Twangy banjo and delicate mandolin mingle with the sound of jumbled voices and the smell of fresh produce. An ancient man, well into his cups, begins a creaky jig in time to the music. His Rip van Winkle beard sways in synch with his slim hips, and his eyes sparkle with innocuous mischief. Others join in: two dancers, then ten, then nearly everyone. Before long the shop is a sort of hillbilly mosh pit. I fear for my new shipment of melons.

To my utter surprise the boisterous crowd begins chanting “Mary Robins! Mary Robins!” and a handful of burly lads lift her up onto the small stage, where she stands next to Pickens & Grinnen. She is smiling, but clearly embarrassed.

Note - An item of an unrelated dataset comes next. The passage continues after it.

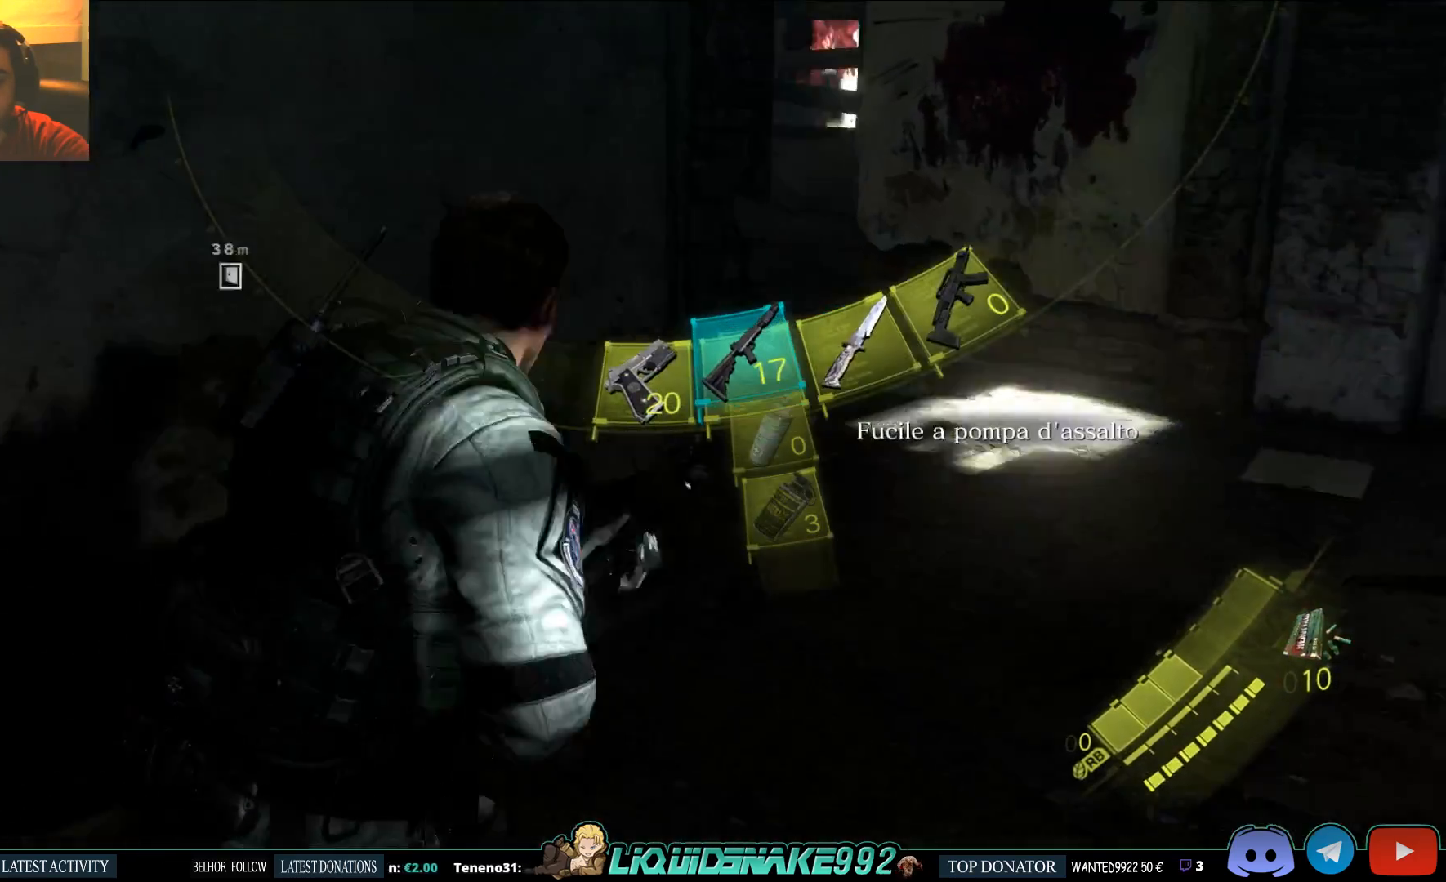
{"buttons": ["DPAD_RIGHT"], "left_stick": "up-right", "right_stick": "left", "events": [[17, "left_stick", "up-right"], [17, "right_stick", "center"], [367, "right_stick", "left"], [467, "DPAD_RIGHT", "down"]]}
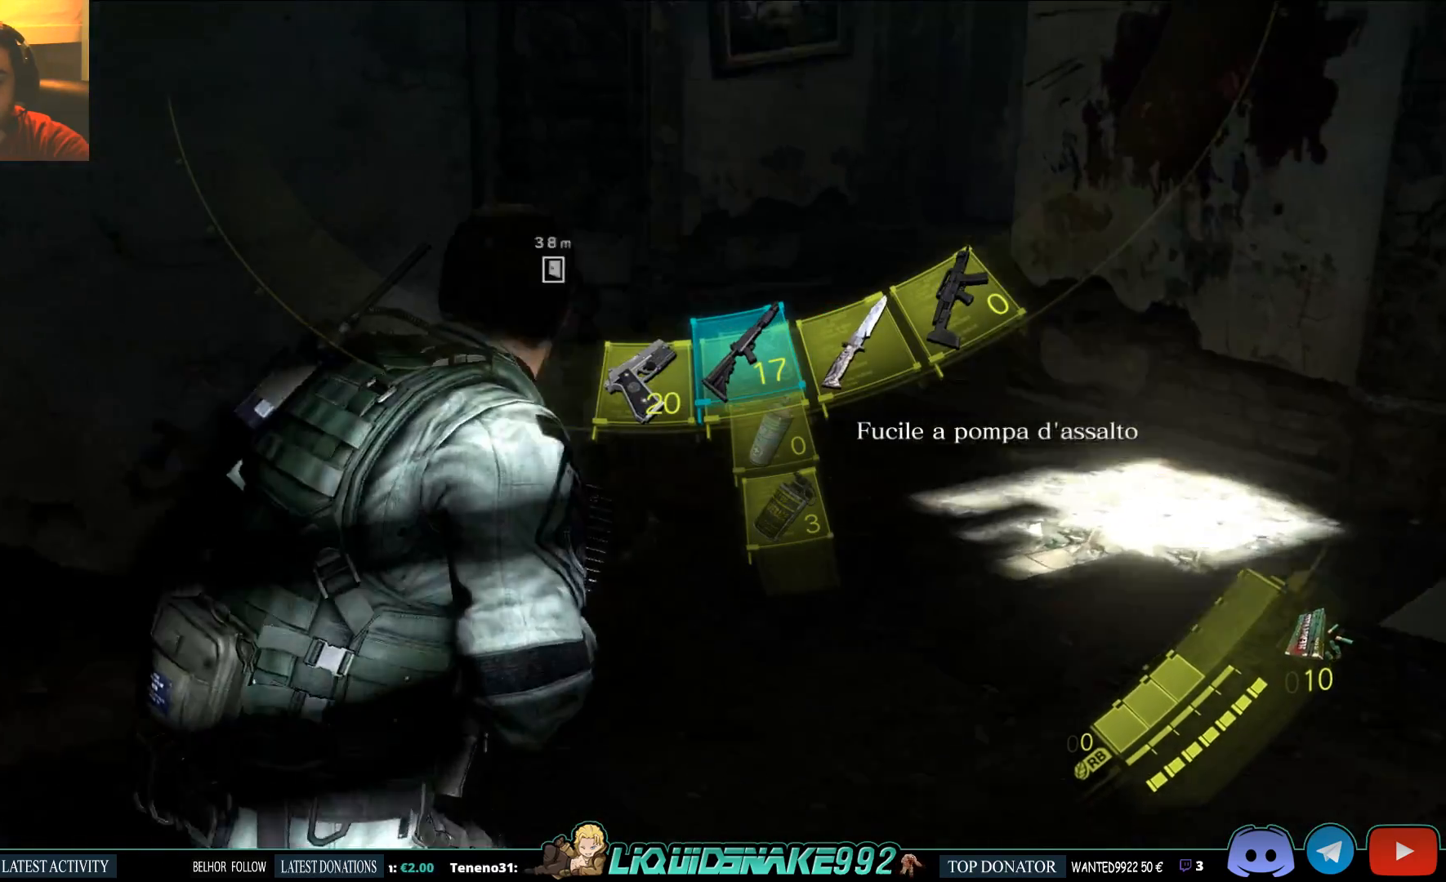
{"buttons": [], "left_stick": "up-right", "right_stick": "center", "events": [[50, "right_stick", "center"], [133, "DPAD_RIGHT", "up"], [233, "DPAD_RIGHT", "down"], [400, "DPAD_RIGHT", "up"]]}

Someone hands her a microphone and after a moment she opens her mouth.

In my life I have marveled at the wondrous, ethereal music of Johann Sebastian Bach.  I have stood trout fishing in the middle of a Scottish chalk stream and listened to the unmatched music of God’s earth as the crystal waters rushed by me. I have even thought about Heaven, imagining the glorious voices of the angels, rank upon rank, singing with incomprehensible beauty, filling my entire being with wonder and awe. Nothing in my life up to this point, however, has prepared me for the sound I hear when Mary Robins Higgins begins to sing.

I am overcome by sensations I have no words to describe, and tears well up in my eyes. Here in my lowly grocer’s shop, in obscure little Chipping Norton, Virginia, amidst farmers and minstrels and brewers, I taste an unexpected morsel of Heaven on Earth.